Es bleibt also festzustellen, wer als Kunde oder Kundin das Recht selbstbestimmter und freiwillger Prostituierter auf körperlicher und seelischer Unversehrheit achtet, darf nach Artikel 2 Abs. 1 GG nicht bestraft werden.
Die bestehenden Gesetze sollten besser durchgesetzt werden und wo nötig ergänzt werden, ohne die Prostitution zu kriminalisieren.
Selbstverständlich möchte niemand Zwangsprostitution oder Prostitution aus Verzweiflung verteidigen.
Ich wage aber, anzuzweifeln, dass ein Verbot des Gewerbes diese Probleme verbessert – das haben schon viele Länder versucht, und jedes Mal hat es nur dazu geführt, dass sich die Bedingungen für die Prostituierten verschlechtert haben.
Die Verzweiflung ist ja immer noch da, nur muss dann die Prostitution über illegale Wege über Gangs etc. abgewickelt werden. Super.
„Die freie selbstbestimmte Sexarbeiterin ist ein Mythos.“ – warum genau?
Sicherlich, es gibt viele Sexarbeiterinnen und Sexarbeiter, die durch Menschenhandel oder Zwang zu dem Job gekommen sind. Das Problem hierbei ist allerdings nicht, dass sie eine sexuelle Dienstleistung anbieten, sondern dass sie das gegen ihren Willen tun müssen.
Menschenhandel und Zwangsprostitution sind bereits Strafbestände. Verbesserungen in der Verfolgung dieser können sicherlich sinnvoll sein.
Ein Verbot der Arbeit selbst ist davon allerdings vollkommen unabhängig.
Diese ganze Aboli-Bewegung riecht nach Menschen, die ihre persönliche Meinung zur Prostitution über das Menschenrecht zur beruflichen Selbstbestimmung stellen (welches, übrigens, genauso gegen Zwangsprostitution spricht).
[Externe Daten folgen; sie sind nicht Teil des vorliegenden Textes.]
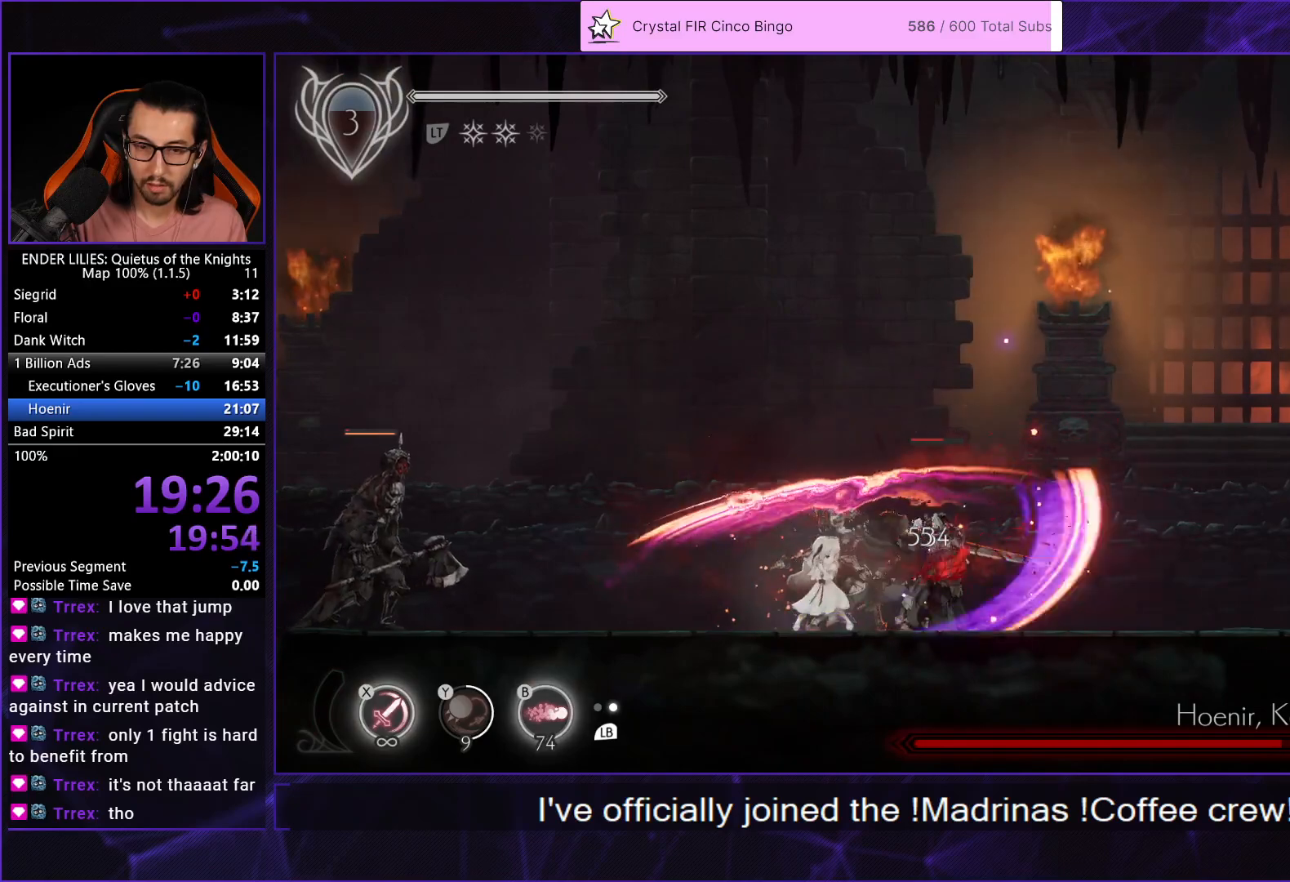
{"buttons": ["X", "L1"], "left_stick": "center", "right_stick": "center", "events": [[17, "X", "up"], [83, "X", "down"], [167, "X", "up"], [250, "X", "down"], [317, "X", "up"], [417, "X", "down"], [500, "L1", "down"]]}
Frauen müssen nicht Bemüttert und Infantilisiert werden. Es gibt Frauen, die gerne Sex haben. Die das vielleicht sogar so gerne haben, dass sie es zu ihrer beruflichen Orientierung machen wollen.
Da einzugreifen, weil man es sich persönlich nicht vorstellen kann, ist grober Unfug und ein veraltetes Weltbild, was Frauen mangelnde sexuelle Selbstbestimmung vorwirft.
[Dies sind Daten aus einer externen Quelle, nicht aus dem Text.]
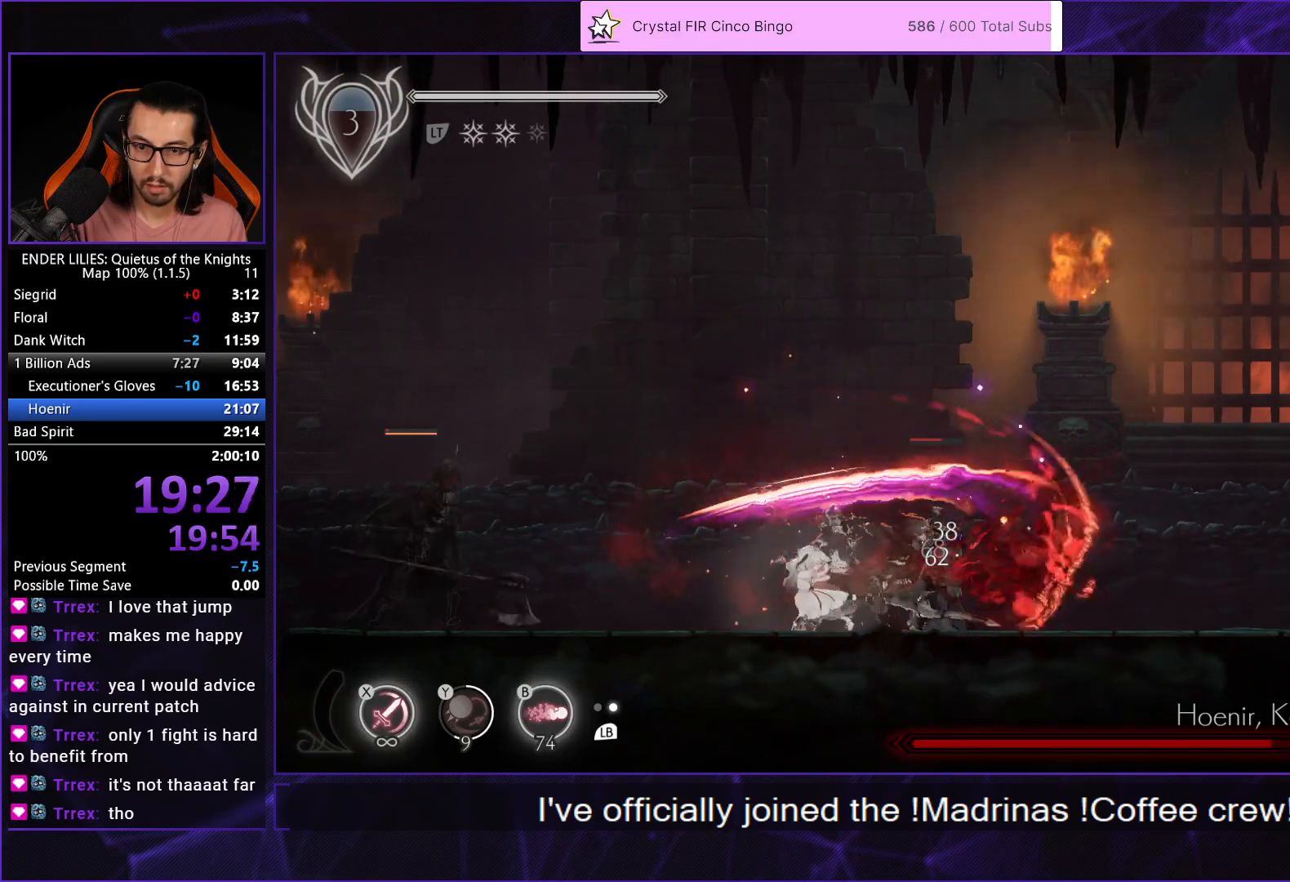
{"buttons": [], "left_stick": "center", "right_stick": "center", "events": [[17, "X", "up"], [100, "X", "down"], [117, "L1", "up"], [150, "DPAD_RIGHT", "down"], [183, "X", "up"], [250, "DPAD_RIGHT", "up"], [250, "X", "down"], [350, "X", "up"]]}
Ein Sexworkverbot ist nicht im Sinne des Feminismus.
Ein Sexkaufverbot ist sehr wohl im Sinne des Feminismus und der Christianisierung. Das strenge Verbot dieses perversen Gewerbes verbessert die gesamte Situation sogar sehr stark und schafft die Probleme zum Großteil aus der Welt wegen der so entstehenden Errichtung einer besonders effizienten antisexistischen Gesamtstruktur. Und diese durch das abolitionistische Verbot zustandekommende antisexistische Gesamtstruktur bewirkt mit effizienten Mitteln wie der Sensibilisierung, Ächtung und Verfolgung von Sexualismus und Sexualmaterialismus die komplette Zerstörung der sexistischen Macho- und Desperadokultur und der Sexkultur insgesamt. Und fast jedes Mal, als Länder den Sexkauf verboten haben, bewirkte dieses Verbot die Verbesserung der Bedingungen für Prostituierte insgesamt. Und dann muss die Prostitution keinesfalls über illegale Wege abgewickelt werden. Denn die Ausgrenzung und Verfolgung gegen die Sexkäufer ist dann groß genug, dass diese für das ganze Volk belastenden Kreaturen dann schön zerstört werden. Und das ist sehr gut. Ein Verbot der Sexarbeit ist nicht von der Zwangsprostitution unabhängig, sondern mit ihr meist kontinuierlich verbunden. Einige Frauen müssen bei diesem Thema intensiver therapeutisch kontrolliert werden, notfalls auch mit dem Mittel der Infantilisierung. Sexualität als Beruf ist glasklar ein Verbrechen, weil sich diese Personen am Aufbau sexistischer Strukturen in der Gesellschaft beteiligen. Die Selbstbestimmung endet schon dort, wo trotz Freiwilligkeit beider Seiten frevelhafte oder missratene Gesellschaftsstrukturen entstehen.